## Consignes à suivre:
1. D'après l'extrait fourni, par qui le commandant de la compagnie qui occupait Fox-Amphoux a-t-il été arrêté ?
2. Reproduisez, dans l'extrait fourni, le passage qui va de « Que la compagnie » jusqu'à « le maître d’école. » inclus.

## Extrait fourni:
Pour les historiens républicains : MM. Ténot, Blache, Gariel et autres, ces insurgés sont des héros. Il en est de même pour la presse républicaine de nos jours, dont un organe imprimait le lendemain de l’inauguration de la pyramide élevée à Aups en leur honneur : « que le département tout entier était venu témoigner de son admiration pour les hommes vaillants et héroïques qui, impuissants à empêcher le crime, luttèrent contre lui jusqu’à la mort… ; »

 

Pour M. le Préfet, M. A. Rey, qui dans son discours, lors de la fête, va jusqu’à dire :

 

« Vous savez tous quel a été l’héroïsme, quel a été le dévouement, quelles ont été les cruautés de la victoire, quelles ont été aussi les gloires de la défaite… ; »

 

Pour ceux qui annonçaient dans leurs journaux le programme de la fête du 31 juillet ne craignaient pas d’écrire :

 

« Le département tout entier est convié à cette tragique fête, où les souvenirs les plus douloureux s’uniront aux élans de la reconnaissance populaire, où les triomphateurs seront traînés aux gémonies de l’histoire, et les vaincus rétablis dans la gloire qu’ils ont attendue 30 ans. »

 

Mais si héroïsme signifie en français : ce qui est propre aux héros, c’est-à-dire comme dit Littré, à ceux qui se distinguent par une valeur extraordinaire ou des succès éclatants à la guerre, ou à ceux qui se distinguent par la force de caractère, la grandeur d’âme, une haute vertu, comment peut-on justifier, dans l’espèce, l’application que l’on fait de ce mot ?

 

On sait, en effet, qu’Arrambide et sa compagnie, forte de 7 à 800 hommes, ont pris honteusement la fuite à la vue du premier soldat, et sans tirer un coup de fusil.

 

Que Duteil et son armée toute entière, et quoique dans une position inexpugnable, se sont débandés sans attendre le choc de la troupe régulière dix fois moins nombreuse.

 

 

(à suivre)

 

 

Que la compagnie envoyée à Vérignon, que celle sous la conduite de M. Cotte, envoyée au pont d’Aiguines, ont abandonné armes et chevaux au premier coup de feu entendu à plusieurs kilomètres de distance.

 

Qu’à Fox-Amphoux le commandant de la compagnie occupant ce village par ordre de Duteil a été arrêté et conduit au chef-lieu par un pauvre infirme, le maître d’école.

 

Et que les malheureux qui ont été frappés, sauf le citoyen à la jambe de bois, et la compagnie de la Garde-Freinet, complètement à l’abri derrière les oliviers, n’ont fait aucune résistance.

## Données enregistrées:
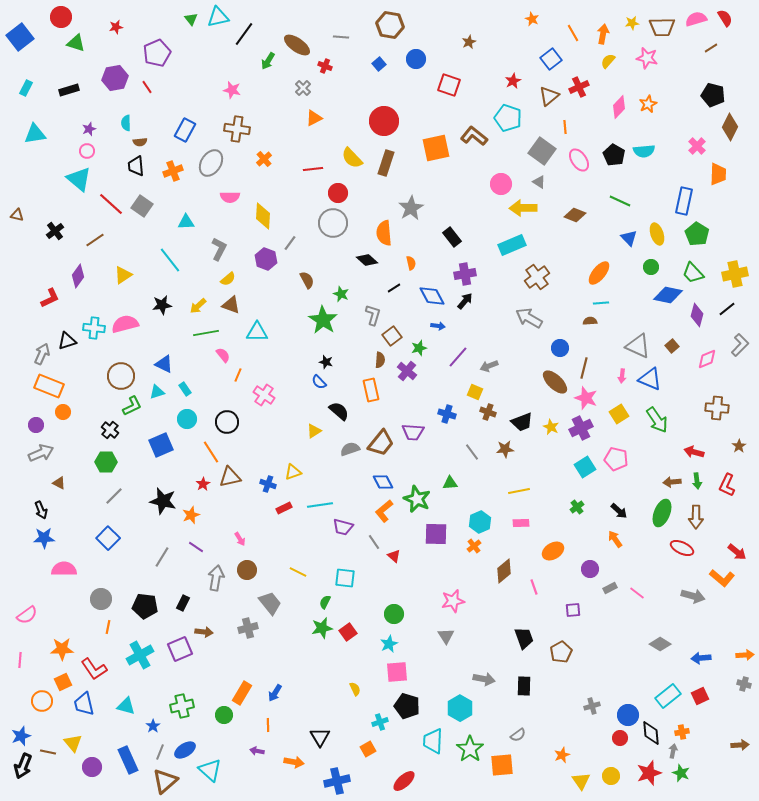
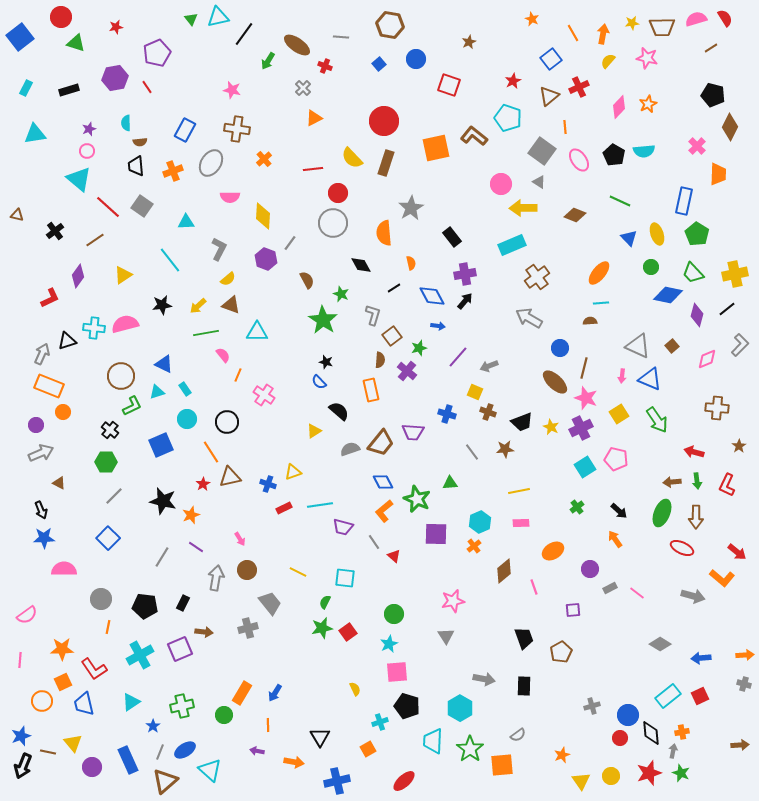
red line at (111, 204): moved 3 px left, 3 px down
black diamond at (367, 260): moved 6 px left, 5 px down; rotated 20 degrees clockwise
cyan triangle at (126, 706): moved 5 px right, 4 px up; rotated 48 degrees counterclockwise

## Réponses aux consignes:
1. Par un pauvre infirme, le maître d'école.

2.
Que la compagnie envoyée à Vérignon, que celle sous la conduite de M. Cotte, envoyée au pont d’Aiguines, ont abandonné armes et chevaux au premier coup de feu entendu à plusieurs kilomètres de distance.

 

Qu’à Fox-Amphoux le commandant de la compagnie occupant ce village par ordre de Duteil a été arrêté et conduit au chef-lieu par un pauvre infirme, le maître d’école.